Vandaag ga ik als vrijwilliger op bezoek in het verpleeghuis. Mevrouw Boom is ziek, ze ligt nog in bed. Ik besluit met een andere bewoner op stap te gaan, mevrouw Duin. Ze is aan haar rolstoel gebonden en ver in het dementieproces. Ze kan nauwelijks meer praten en veel van wat er om haar heen gebeurt gaat langs haar heen. Ik wandel met haar door het zorgcentrum en zoek een rustig hoekje op in het restaurant. Ze heeft haar ogen gesloten en lijkt in diepe slaap. Ik schuif een stoel naast de rolstoel en ga dicht bij haar zitten.
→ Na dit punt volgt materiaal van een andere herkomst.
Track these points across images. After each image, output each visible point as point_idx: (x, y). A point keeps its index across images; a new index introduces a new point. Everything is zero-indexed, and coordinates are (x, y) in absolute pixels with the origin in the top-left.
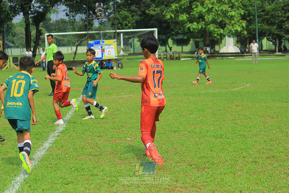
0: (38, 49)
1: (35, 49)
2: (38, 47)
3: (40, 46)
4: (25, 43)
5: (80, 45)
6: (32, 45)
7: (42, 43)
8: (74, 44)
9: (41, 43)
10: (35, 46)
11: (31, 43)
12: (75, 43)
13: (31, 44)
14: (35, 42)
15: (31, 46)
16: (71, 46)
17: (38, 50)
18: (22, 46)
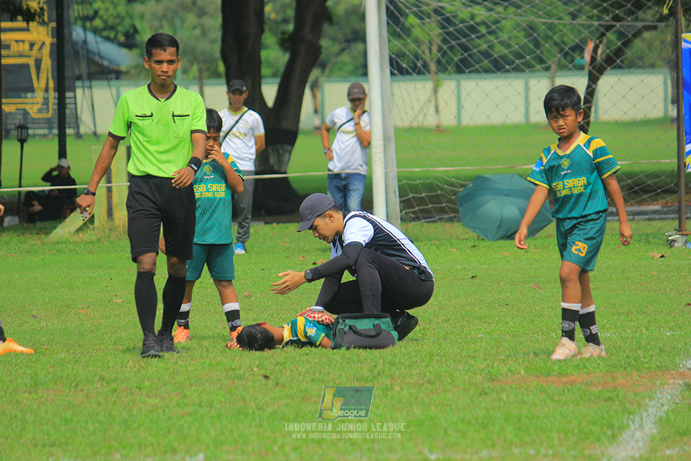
0: (315, 86)
1: (294, 90)
2: (315, 73)
3: (323, 66)
4: (217, 47)
5: (614, 61)
6: (269, 65)
7: (343, 50)
8: (569, 56)
9: (336, 48)
10: (290, 66)
11: (258, 46)
12: (579, 48)
13: (264, 54)
14: (289, 43)
15: (265, 71)
16: (547, 69)
17: (314, 96)
18: (195, 69)
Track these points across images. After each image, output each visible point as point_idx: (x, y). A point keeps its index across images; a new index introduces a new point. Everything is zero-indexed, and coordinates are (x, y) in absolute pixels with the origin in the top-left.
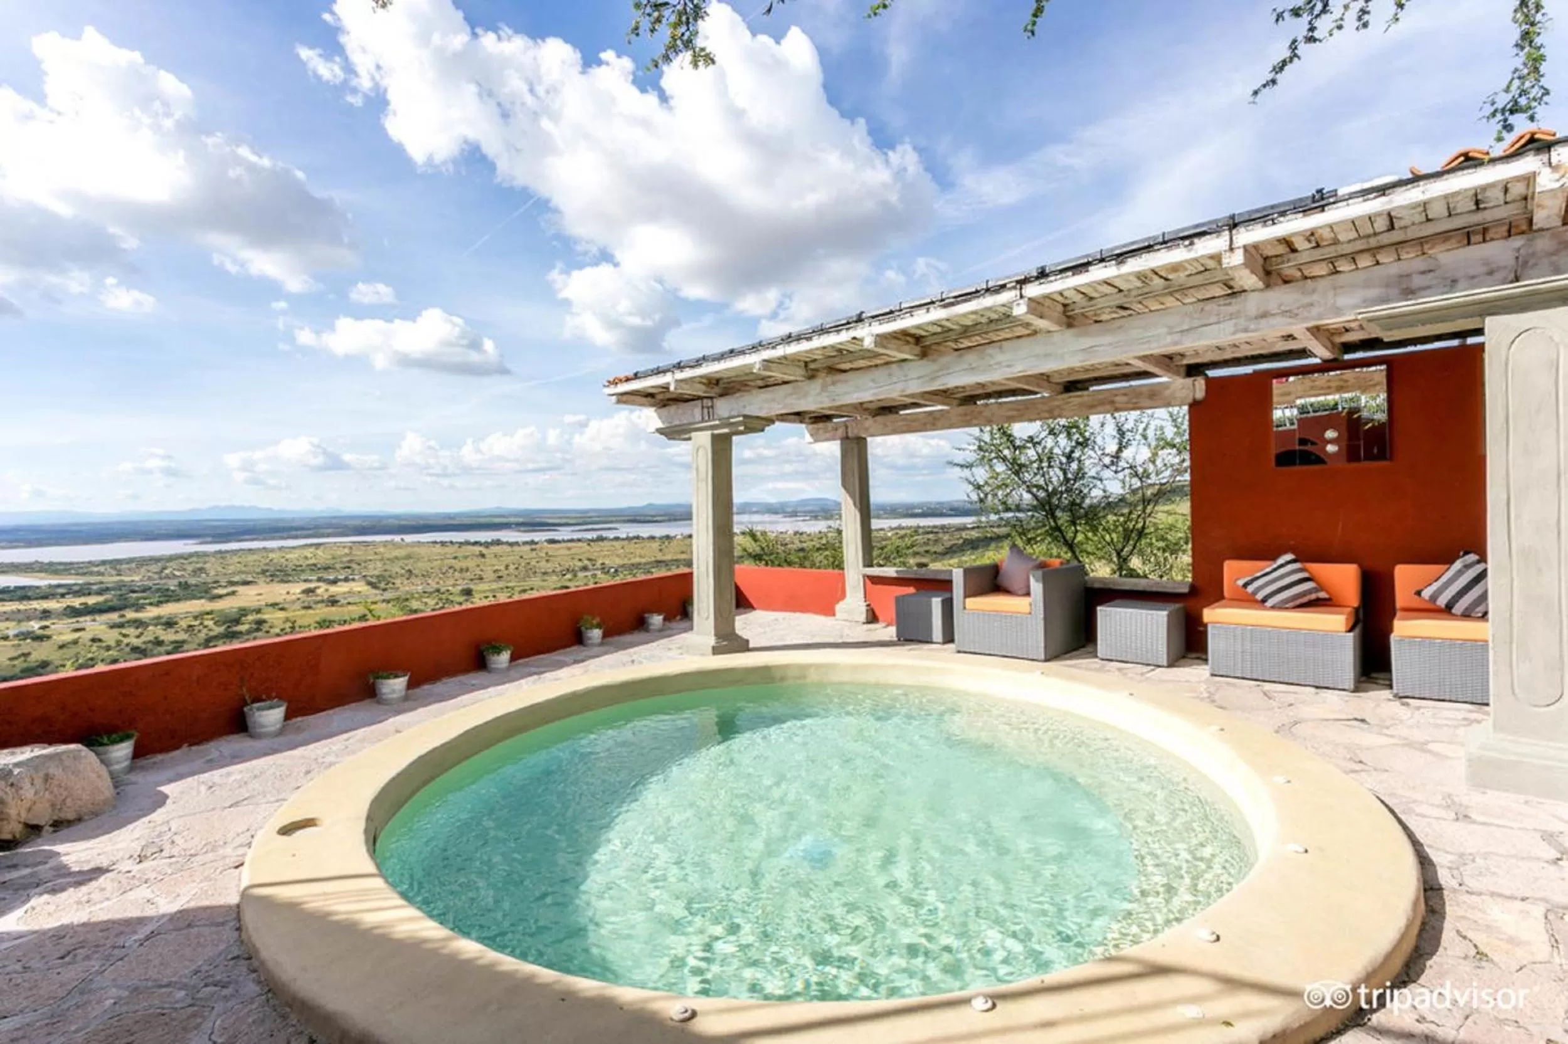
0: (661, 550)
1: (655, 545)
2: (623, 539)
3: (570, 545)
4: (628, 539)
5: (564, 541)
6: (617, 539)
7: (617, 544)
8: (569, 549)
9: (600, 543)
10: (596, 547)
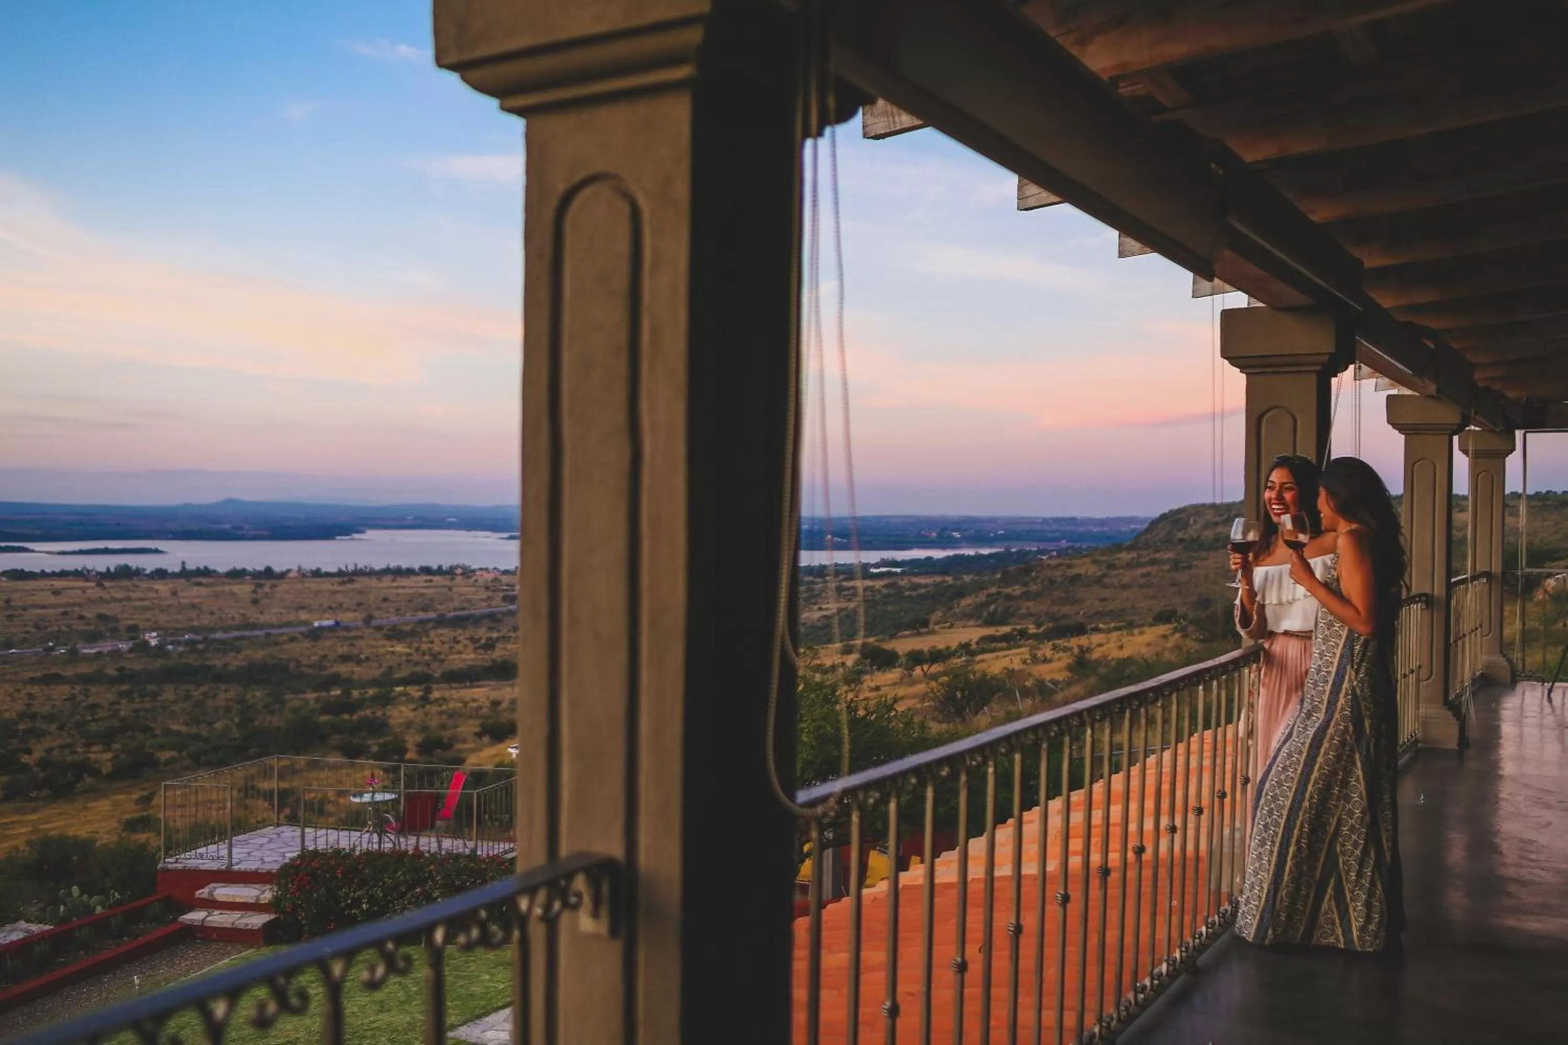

Het is een poosje stil tussen ons, mevrouw haar ademhaling klinkt rustig en regelmatig. Ik pas mijn ademhaling aan bij de hare en leg zacht mijn hand op haar handen, die gevouwen op een kussen liggen. Als vanzelf gaat mijn ademhaling over in neuriën. “Als de lente komt……”. Ineens draait ze haar gezicht naar mij toe. En al houdt ze haar ogen dicht, ze is wakker en luistert. Mijn neuriën wordt zingen, eerst in klanken, dan in woorden. Wanneer ik haar voornaam zing, gaan haar ogen open en klinkt zacht, maar heel verstaanbaar:”Cooooooooby!” Ze zingt mee.
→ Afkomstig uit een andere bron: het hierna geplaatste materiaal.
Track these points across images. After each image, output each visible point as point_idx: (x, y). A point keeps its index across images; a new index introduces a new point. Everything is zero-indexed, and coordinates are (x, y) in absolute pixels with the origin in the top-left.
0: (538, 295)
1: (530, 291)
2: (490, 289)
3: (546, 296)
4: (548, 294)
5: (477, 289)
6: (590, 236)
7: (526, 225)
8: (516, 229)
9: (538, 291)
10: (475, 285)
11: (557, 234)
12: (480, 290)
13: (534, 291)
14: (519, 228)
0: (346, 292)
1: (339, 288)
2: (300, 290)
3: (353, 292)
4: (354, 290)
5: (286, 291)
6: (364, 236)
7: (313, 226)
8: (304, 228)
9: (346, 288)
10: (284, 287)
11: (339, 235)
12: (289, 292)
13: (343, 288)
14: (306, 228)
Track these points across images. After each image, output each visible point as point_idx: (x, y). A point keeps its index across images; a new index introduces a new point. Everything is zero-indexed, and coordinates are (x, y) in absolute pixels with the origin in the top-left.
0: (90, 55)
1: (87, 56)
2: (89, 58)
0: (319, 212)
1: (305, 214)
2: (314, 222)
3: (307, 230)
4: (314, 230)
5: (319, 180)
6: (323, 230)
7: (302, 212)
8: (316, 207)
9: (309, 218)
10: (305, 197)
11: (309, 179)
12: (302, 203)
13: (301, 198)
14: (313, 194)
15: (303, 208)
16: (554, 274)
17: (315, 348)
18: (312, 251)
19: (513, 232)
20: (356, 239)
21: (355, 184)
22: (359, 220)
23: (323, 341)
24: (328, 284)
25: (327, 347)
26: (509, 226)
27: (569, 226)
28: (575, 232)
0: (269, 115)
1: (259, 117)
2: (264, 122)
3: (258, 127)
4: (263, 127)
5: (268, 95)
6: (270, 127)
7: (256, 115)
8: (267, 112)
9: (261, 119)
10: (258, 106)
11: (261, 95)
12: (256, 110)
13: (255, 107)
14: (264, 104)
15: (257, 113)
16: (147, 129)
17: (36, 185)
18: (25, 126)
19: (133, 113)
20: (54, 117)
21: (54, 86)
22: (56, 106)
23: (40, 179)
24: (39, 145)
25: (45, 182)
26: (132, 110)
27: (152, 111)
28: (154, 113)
Vanaf dat moment is ze wakker en toegankelijk voor contact. Ze speelt met mijn handen, we hebben een heel gesprek in klanken. Wanneer ik ineens mijn stem heel laag laat klinken en daarna heel hoog, schiet ze in de lach en klapt in haar handen. Wat een cadeautje!
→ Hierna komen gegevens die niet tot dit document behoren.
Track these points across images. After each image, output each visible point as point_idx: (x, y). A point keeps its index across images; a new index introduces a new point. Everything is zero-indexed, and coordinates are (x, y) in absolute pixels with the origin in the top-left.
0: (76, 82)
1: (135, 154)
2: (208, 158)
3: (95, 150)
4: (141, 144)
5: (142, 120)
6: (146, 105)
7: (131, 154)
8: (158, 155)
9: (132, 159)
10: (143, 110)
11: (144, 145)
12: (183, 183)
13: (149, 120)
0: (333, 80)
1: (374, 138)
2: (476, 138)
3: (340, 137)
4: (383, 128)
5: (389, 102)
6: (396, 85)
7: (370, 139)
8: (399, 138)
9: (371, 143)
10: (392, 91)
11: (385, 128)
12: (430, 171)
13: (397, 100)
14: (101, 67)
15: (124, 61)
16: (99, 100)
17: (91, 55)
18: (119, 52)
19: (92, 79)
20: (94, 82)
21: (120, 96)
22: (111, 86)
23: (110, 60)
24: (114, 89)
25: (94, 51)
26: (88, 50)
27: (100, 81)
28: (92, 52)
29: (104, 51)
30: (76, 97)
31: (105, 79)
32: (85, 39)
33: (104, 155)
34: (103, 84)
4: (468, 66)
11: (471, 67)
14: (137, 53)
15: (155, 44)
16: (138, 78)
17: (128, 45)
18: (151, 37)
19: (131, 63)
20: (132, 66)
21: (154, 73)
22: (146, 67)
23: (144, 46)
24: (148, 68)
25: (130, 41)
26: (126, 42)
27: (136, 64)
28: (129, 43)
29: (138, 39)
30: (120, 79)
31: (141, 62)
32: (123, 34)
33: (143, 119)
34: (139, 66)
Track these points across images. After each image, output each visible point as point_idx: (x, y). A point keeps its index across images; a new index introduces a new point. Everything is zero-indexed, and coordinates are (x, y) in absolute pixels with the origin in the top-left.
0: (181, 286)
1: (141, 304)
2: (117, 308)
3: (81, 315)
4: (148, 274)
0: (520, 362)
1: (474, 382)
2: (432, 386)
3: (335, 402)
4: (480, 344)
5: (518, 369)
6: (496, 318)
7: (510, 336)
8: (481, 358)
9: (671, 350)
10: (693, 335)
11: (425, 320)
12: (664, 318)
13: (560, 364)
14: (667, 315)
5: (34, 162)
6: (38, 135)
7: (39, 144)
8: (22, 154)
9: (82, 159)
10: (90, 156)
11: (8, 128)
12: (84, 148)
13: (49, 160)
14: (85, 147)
Ik blijf nog een hele tijd bij haar en bijna al die tijd is ze wakker. Af en toe zijn we gewoon even stil en is er het genieten van elkaars aanwezigheid. De ene keer verbreek ik de stilte, de andere keer mevrouw zelf. Als ik op mijn mondharmonicaatje speel, straalt ze me tegemoet. Als ik haar weer terug breng naar de afdeling, valt ze onderweg in slaap. Dat kan ook niet anders. Maar de tijd die we samen hadden was kostbaar en puur genieten. Contact van hart tot hart.